● Provided passage:
But a deep divide in internet access and quality of phone connectivity is threatening to exacerbate an already existing chasm in education, in the one area that kids from poor or rural backgrounds have traditionally had an opportunity to catch up with their wealthier, city-raised peers: college. Only about 35 percent of Indians live in cities. More than half of the country’s university students — 55 percent — come from rural backgrounds, and while the colleges they attend are mostly located in urban areas, students have had to return home during the lockdown. An urban student is five times likelier to have internet access at home, even if on a smartphone, than a rural student, government surveys show. Even megalopolises like Mumbai and New Delhi have pockets where only third-generation networks are accessible.

That divide is forcing educators and universities to innovate in ways that will at least allow them to continue teaching their curricula. Some are asking students to join livestreamed sessions with their cameras off, to assist reduced bandwidth. Others are using different hacks, including sending lesson details to rural students via text or WhatsApp. At Ansari’s university, professor Bodh Prakash says that livestreamed lectures are also being recorded and emailed to those students unable to attend the virtual classes. “They can download the lecture whenever they have a stable connection,” Prakash explains.

● Supplied information:
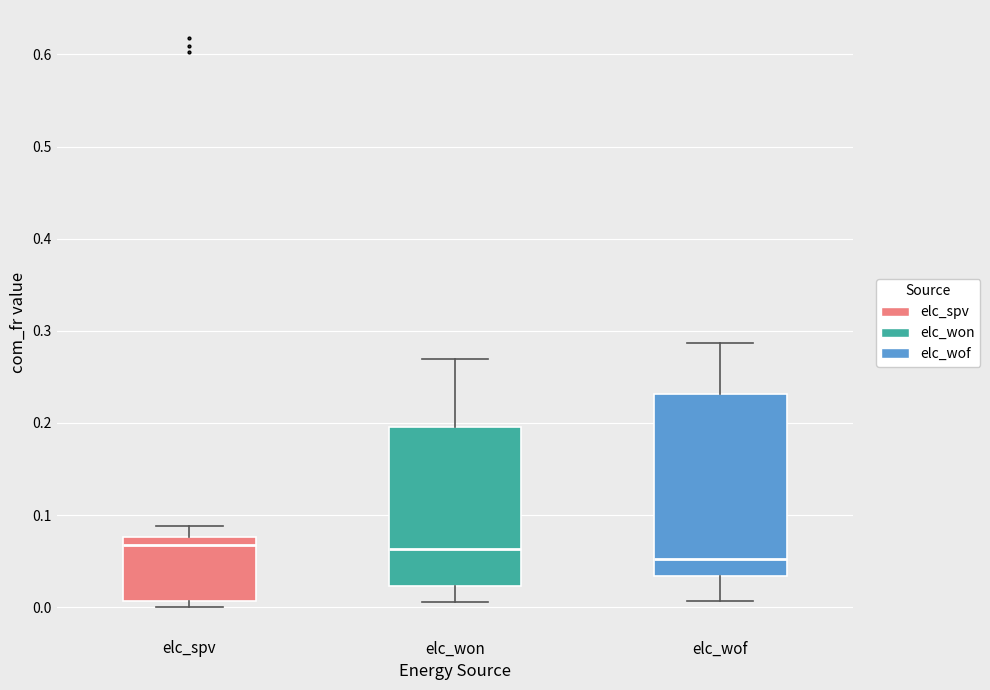

Which box is the tallest, from its lower edge to its upper edge?

elc_wof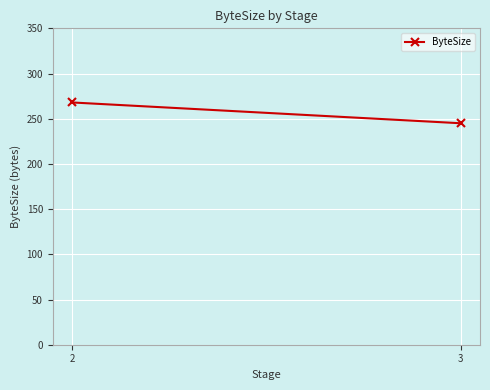

How many data points does each series have?

2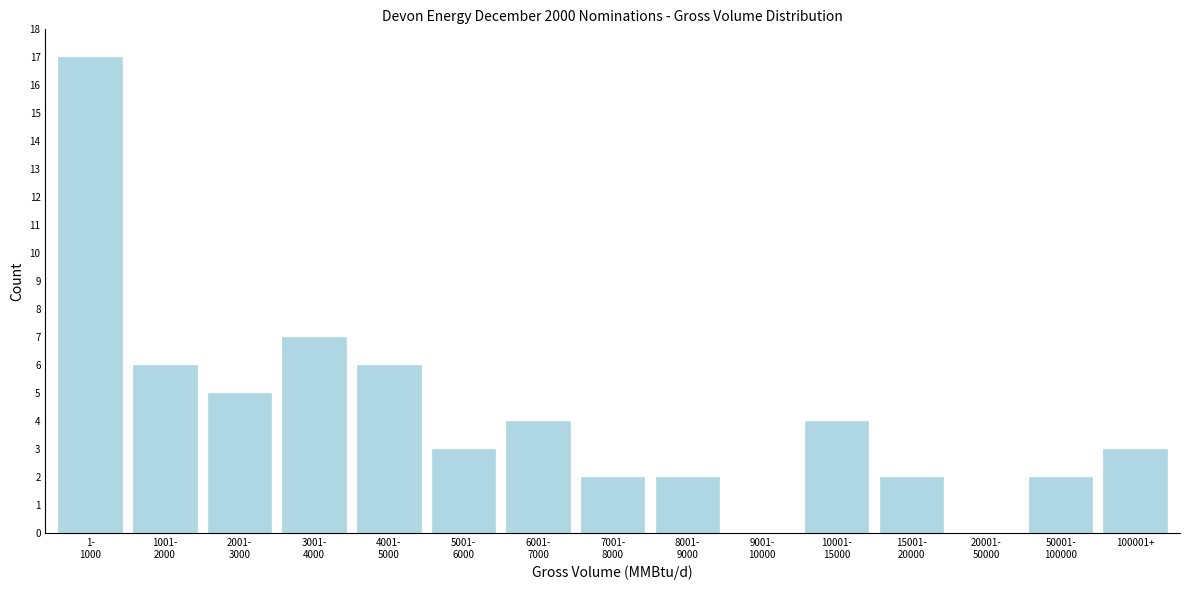

What is the maximum value shown in the chart?

17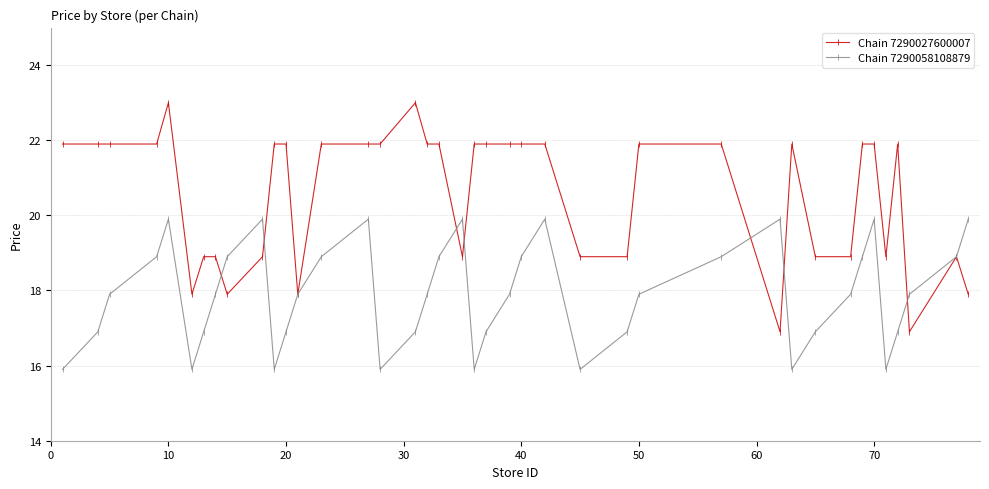

How many interior local peaks does the Chain 7290058108879 series have?

7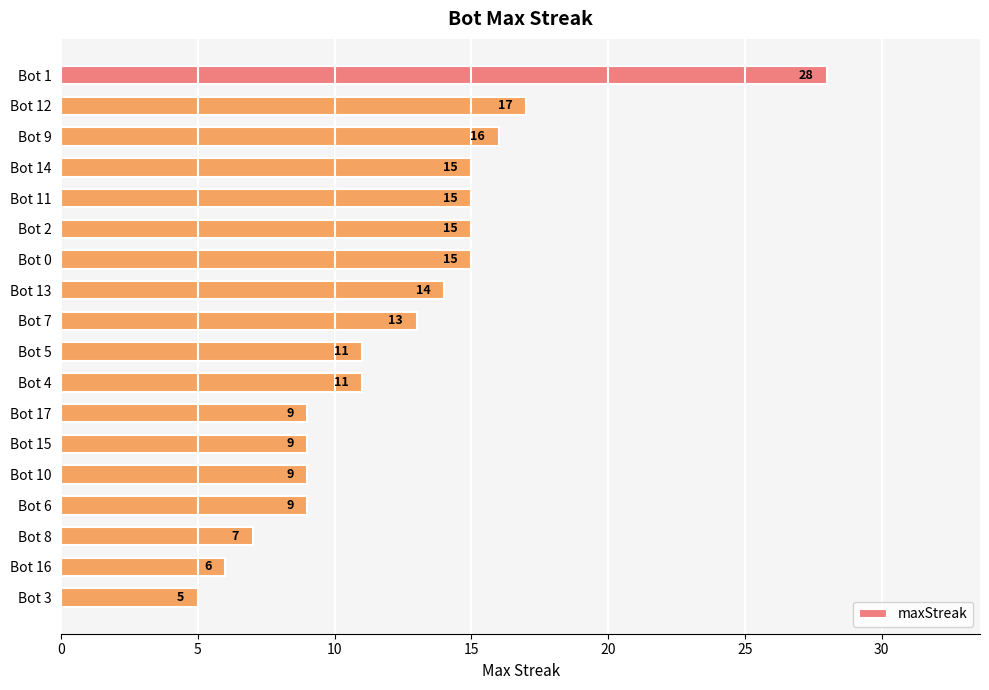

How many bars are there in total?

18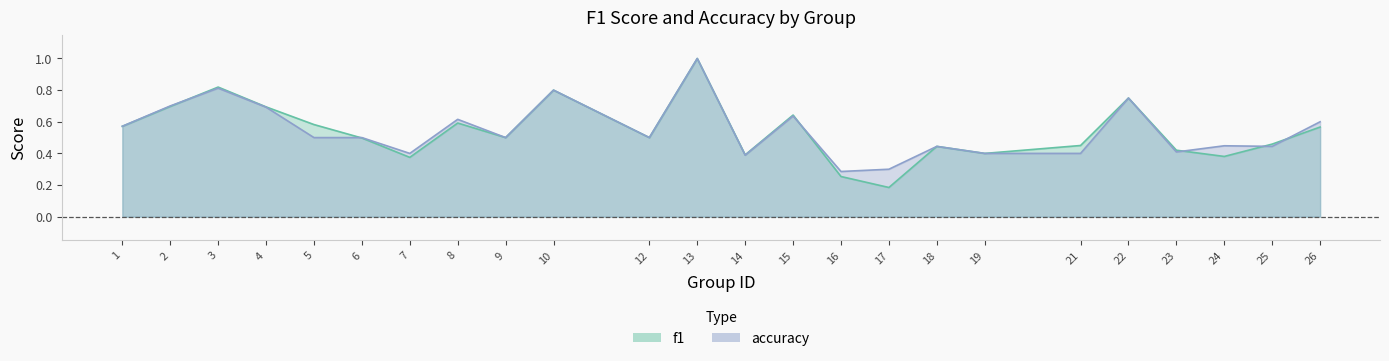

At how many categories does at least one series exceed 0?

24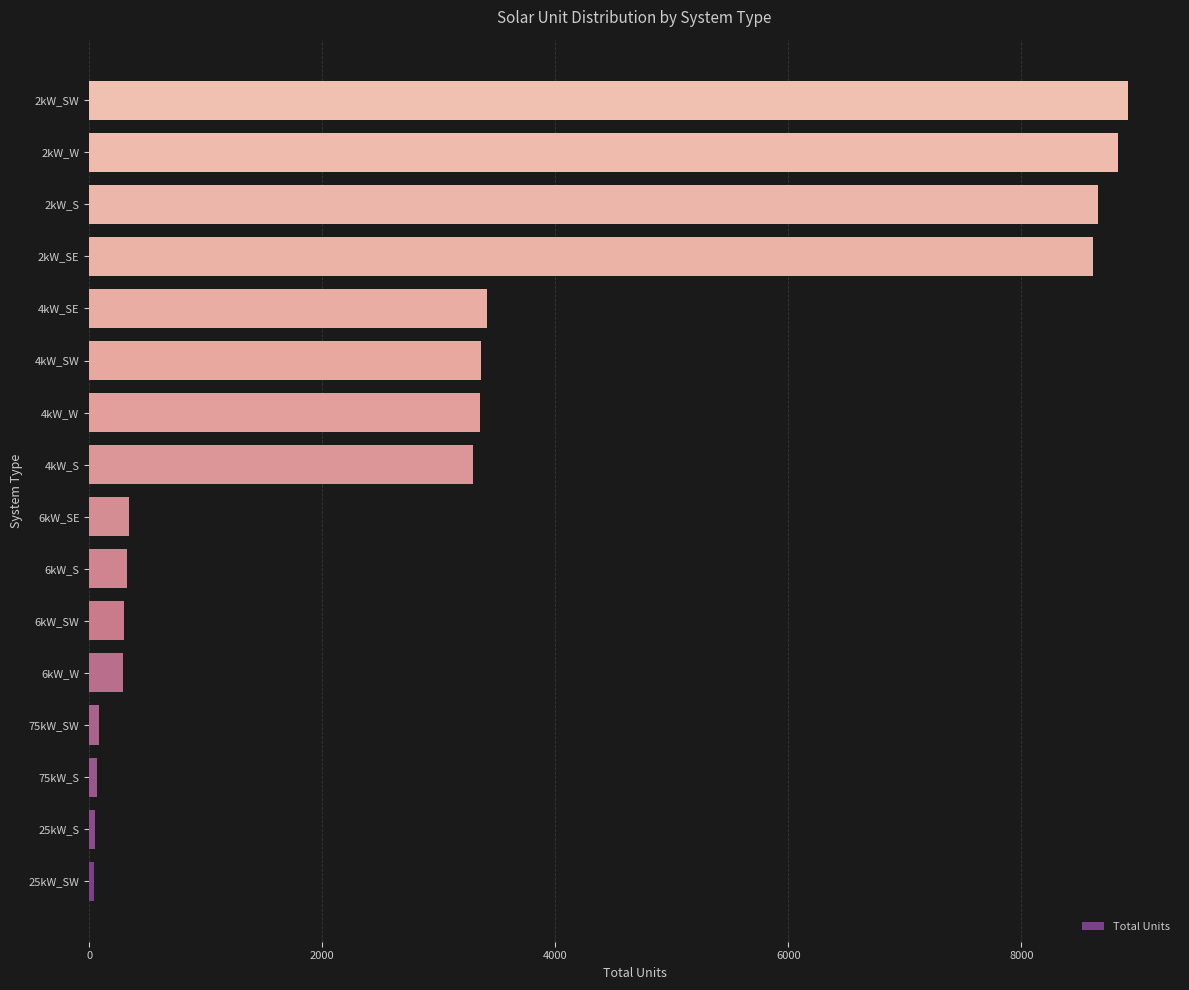

Count the number of data series in this chart.

1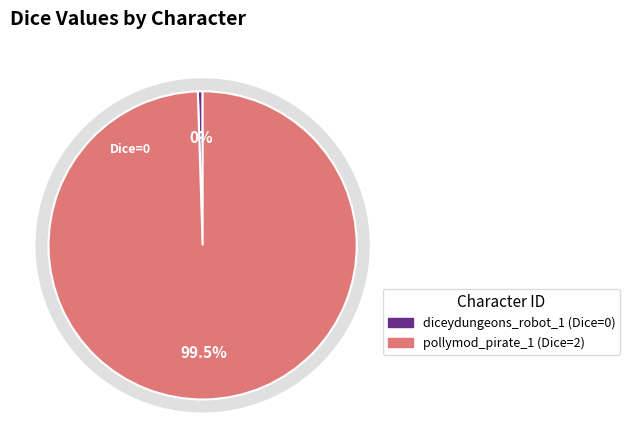

Which slice represents more than half of the pie?

pollymod_pirate_1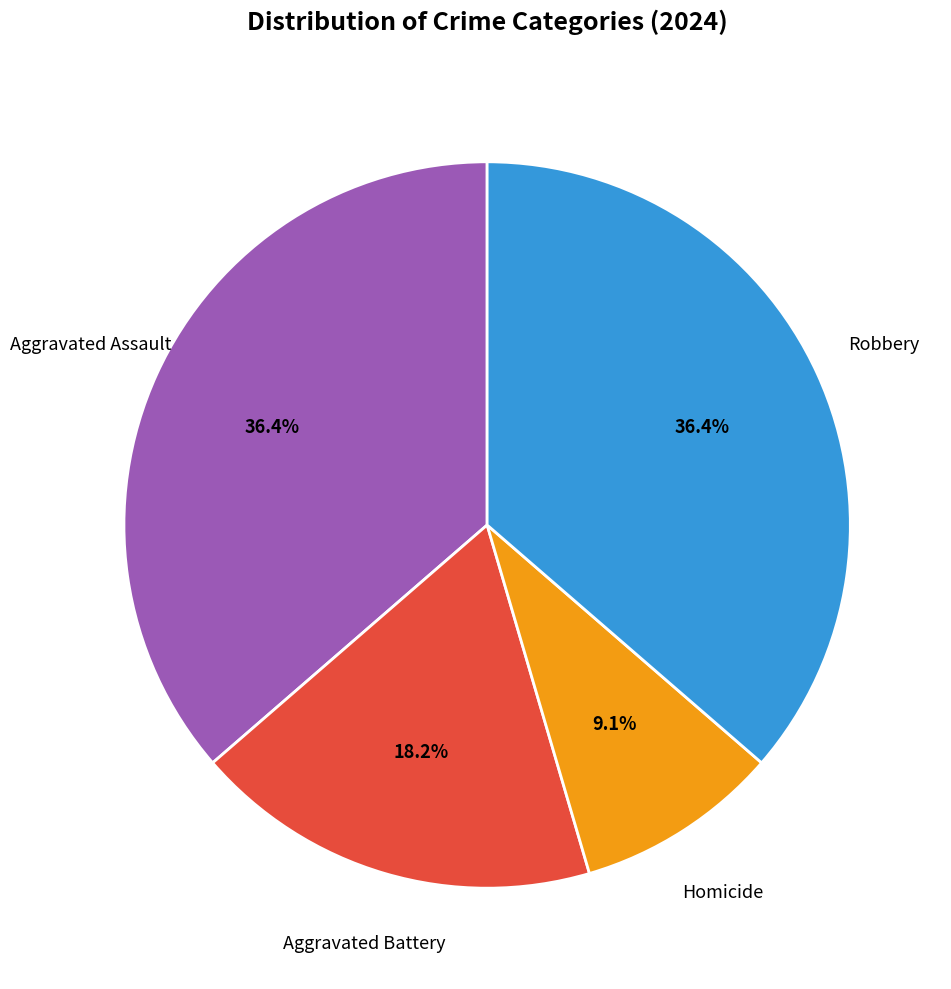

Is there a majority slice in this chart?

No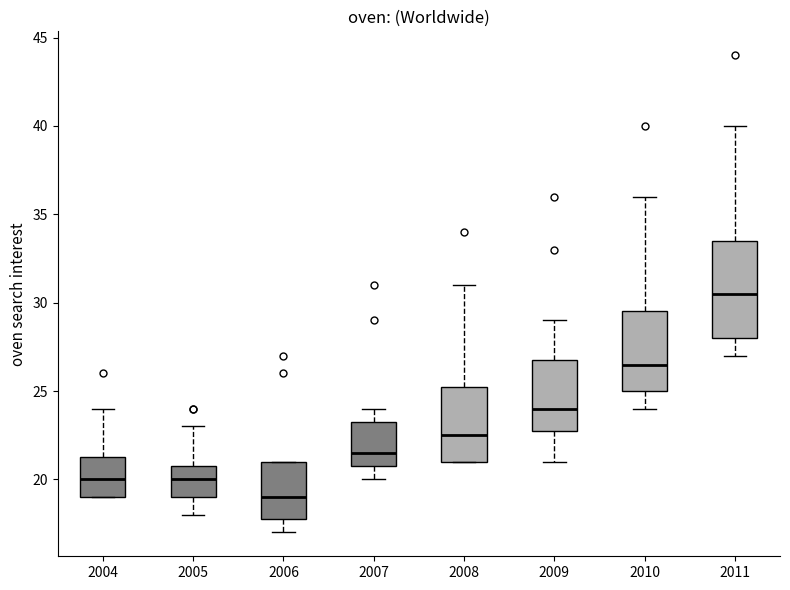

Which box's median line is the highest?

2011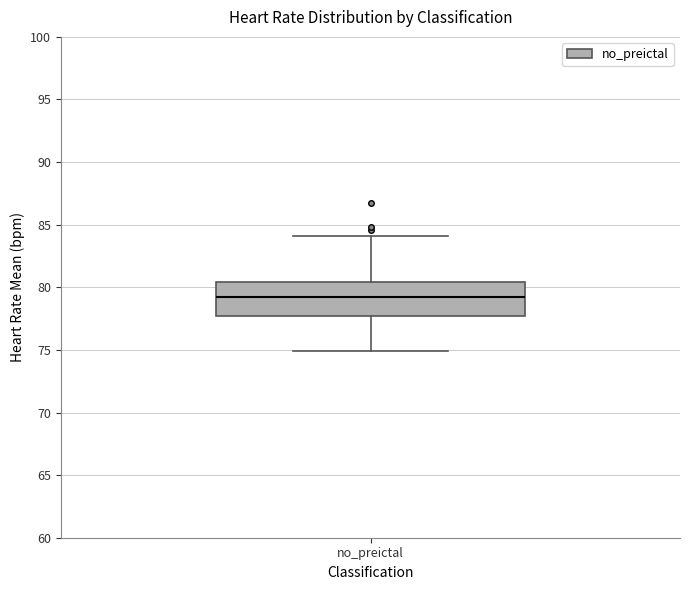

Transcribe this box plot: give where the median line is, the range the box spans, and where the two whiskers end, as read against the y-axis. The values are not printed on the chart, so give them approximately, as read against the axis.

median 79.0, box 77.5 to 80.5, whiskers 75.0 to 84.0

● Problem set:
1. In the passage on India's digital divide in education, what percentage of the country's university students come from rural backgrounds?
2. Render this sentence from the passage on India's digital divide in education in Spanish: "Only about 35 percent of Indians live in cities."
3. Resume the passage on India's digital divide in education right after its final sentence and carry it forward.
The rows are not used for any of this.

● Answers for the tasks:
1. 55 percent

2. Solo alrededor del 35 por ciento de los indios vive en ciudades.

3.
[pullquote]ATTENDING ZOOM CLASSES … IS IMPOSSIBLE.[/pullquote] MISBAH ANSARI, COLLEGE STUDENT

These bare-bones innovations hold potential lessons not only for other countries with a large digital divide but also countries in the West where educational systems are often more rigid and educators have less leeway to break the mold.

Still, the irony of the moment is hard to ignore. For years, India — and large parts of the developing world — have been sold the promise of digital technology as a potentially transformative bridge across rural-urban divides. Yet in higher education, it is the city-based campuses of India’s top public universities — such as the Indian Institutes of Technology and Jawaharlal Nehru University — that have drawn the country’s brightest rural students, and have helped shaped their careers and lives.

The lack of reliable network connectivity on smartphones is a frustration even for urban students like Ansari. “Attending Zoom classes … is impossible these days,” says the literature student. She doesn’t have a computer, and so has to study on her phone. “My family thinks I am just passing my time on the phone,” Ansari complains.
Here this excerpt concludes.